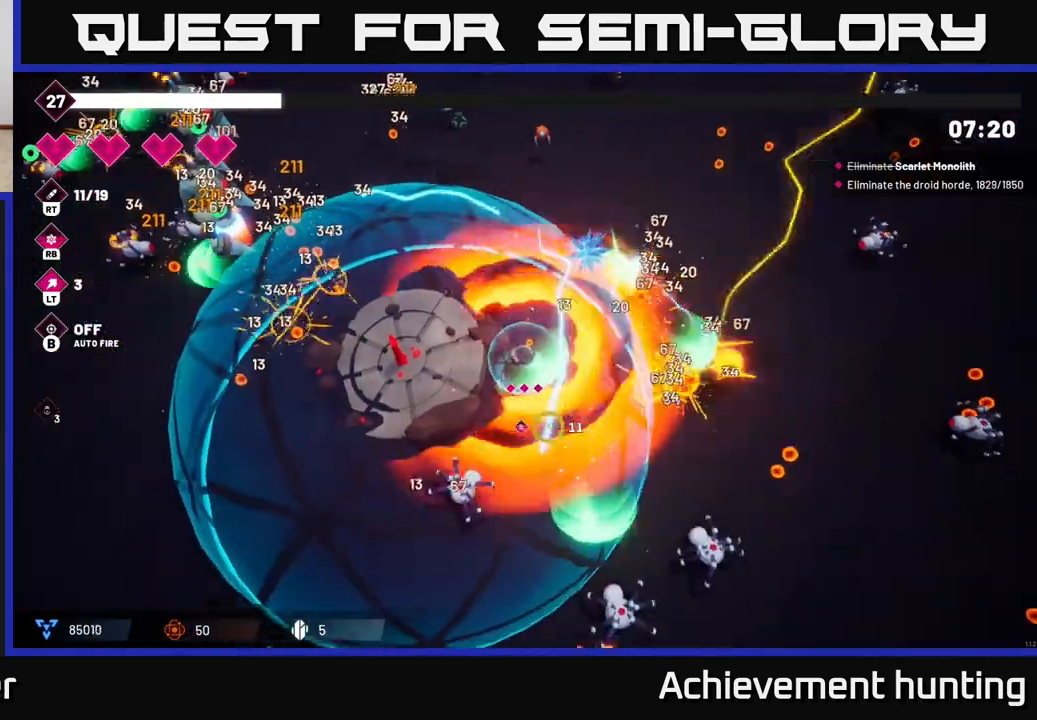
{"buttons": ["R2"], "left_stick": "down-left", "right_stick": "down-right", "events": [[33, "right_stick", "down-left"], [200, "left_stick", "down"], [350, "right_stick", "down-right"], [383, "left_stick", "down-left"]]}
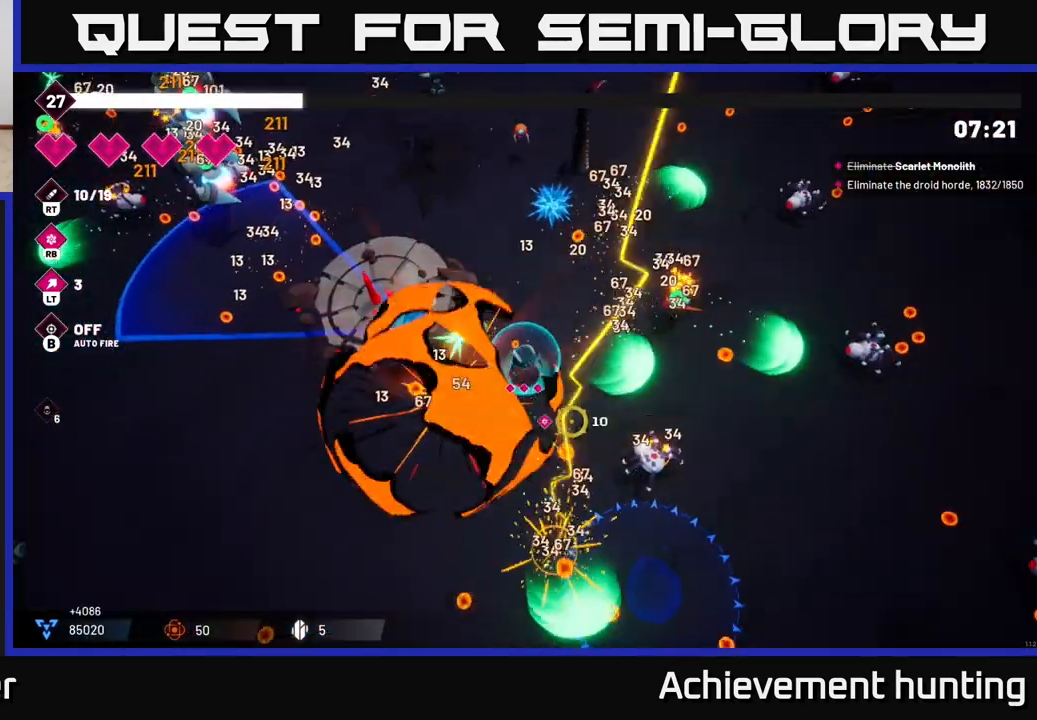
{"buttons": ["L2"], "left_stick": "left", "right_stick": "left", "events": [[117, "right_stick", "down-left"], [250, "R2", "up"], [283, "right_stick", "left"], [383, "L2", "down"], [383, "left_stick", "left"]]}
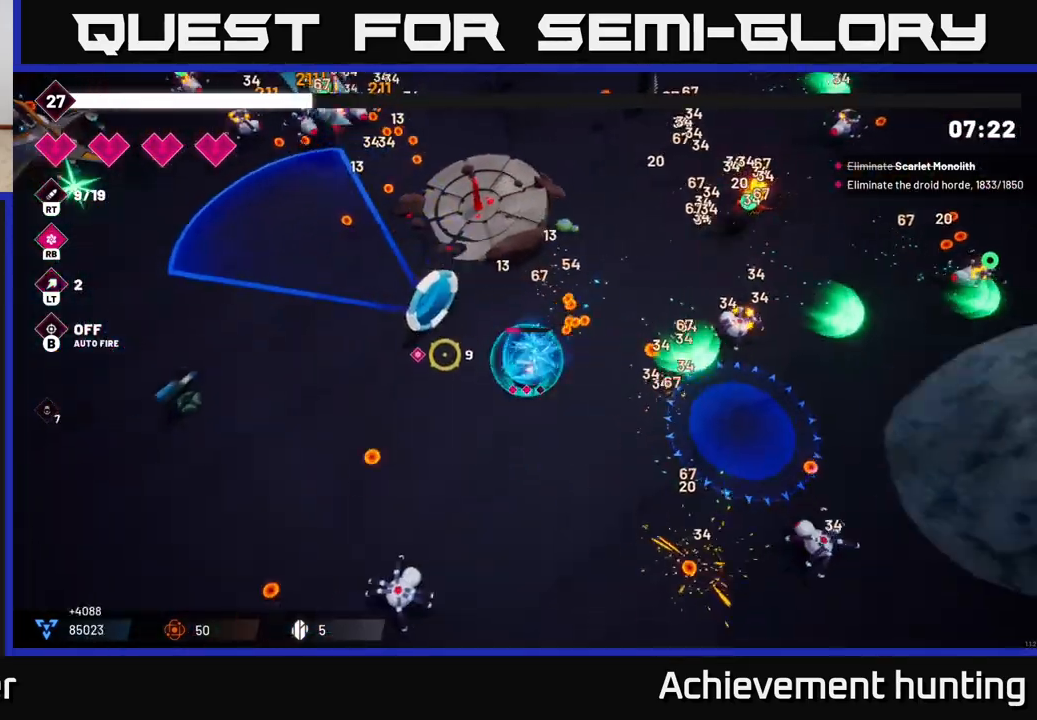
{"buttons": ["R2"], "left_stick": "up-left", "right_stick": "up", "events": [[17, "L2", "up"], [50, "right_stick", "up-left"], [133, "L2", "down"], [267, "R2", "down"], [283, "L2", "up"], [367, "left_stick", "up-left"], [400, "right_stick", "up"]]}
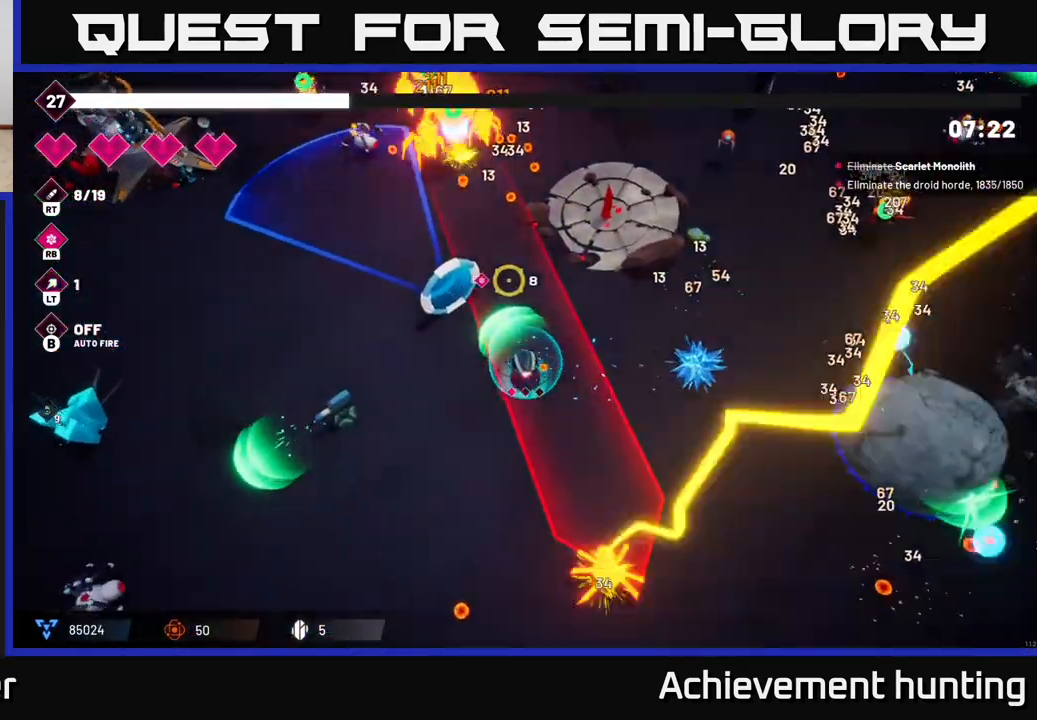
{"buttons": ["R2"], "left_stick": "up-left", "right_stick": "up", "events": []}
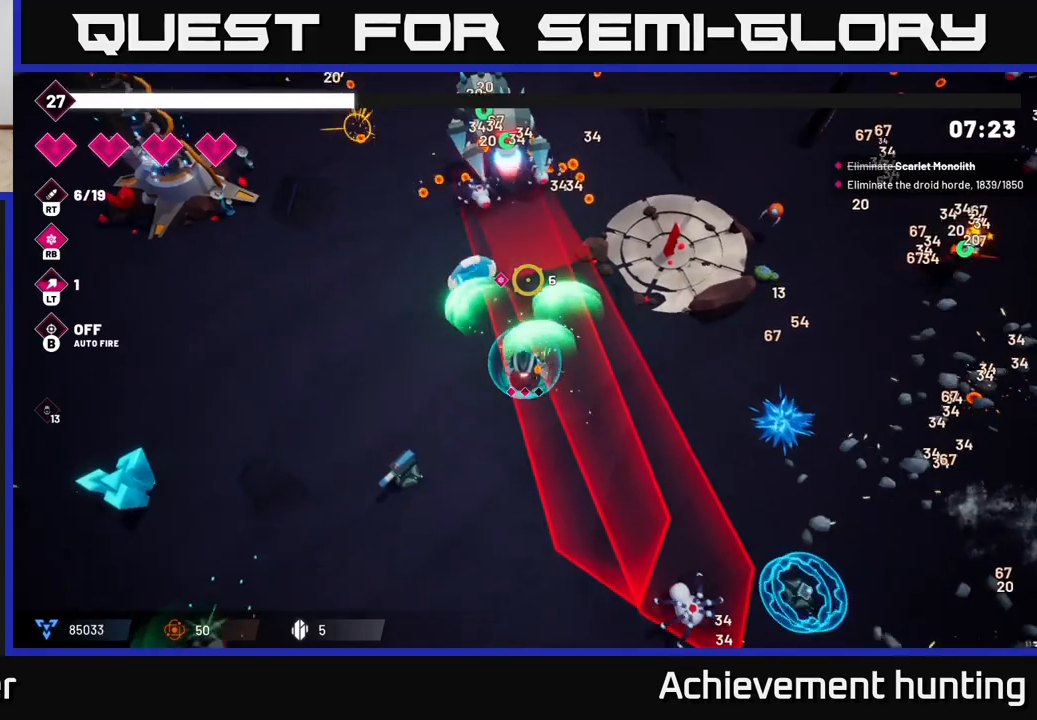
{"buttons": ["R2"], "left_stick": "left", "right_stick": "up", "events": [[383, "left_stick", "left"]]}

What to do.
Show all lines in the entries above where the string "down" appears.

Written response.
{"buttons": ["R2"], "left_stick": "down-left", "right_stick": "down-right", "events": [[33, "right_stick", "down-left"], [200, "left_stick", "down"], [350, "right_stick", "down-right"], [383, "left_stick", "down-left"]]}
{"buttons": ["L2"], "left_stick": "left", "right_stick": "left", "events": [[117, "right_stick", "down-left"], [250, "R2", "up"], [283, "right_stick", "left"], [383, "L2", "down"], [383, "left_stick", "left"]]}
{"buttons": ["R2"], "left_stick": "up-left", "right_stick": "up", "events": [[17, "L2", "up"], [50, "right_stick", "up-left"], [133, "L2", "down"], [267, "R2", "down"], [283, "L2", "up"], [367, "left_stick", "up-left"], [400, "right_stick", "up"]]}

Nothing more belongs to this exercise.